[[ Source information, beginning ]]

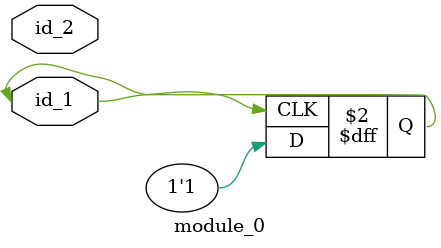
<source format=v>
module module_0 (
    id_1,
    id_2
);
  inout id_2;
  inout id_1;
  always @(posedge id_1) begin
    if (1) id_1 <= 1;
  end
endmodule

</source>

[[ Source information, end ]]

*Activity*
Quote in full the listing given above; the images are to be left out.

*Final answer*
<source format=v>
module module_0 (
    id_1,
    id_2
);
  inout id_2;
  inout id_1;
  always @(posedge id_1) begin
    if (1) id_1 <= 1;
  end
endmodule

</source>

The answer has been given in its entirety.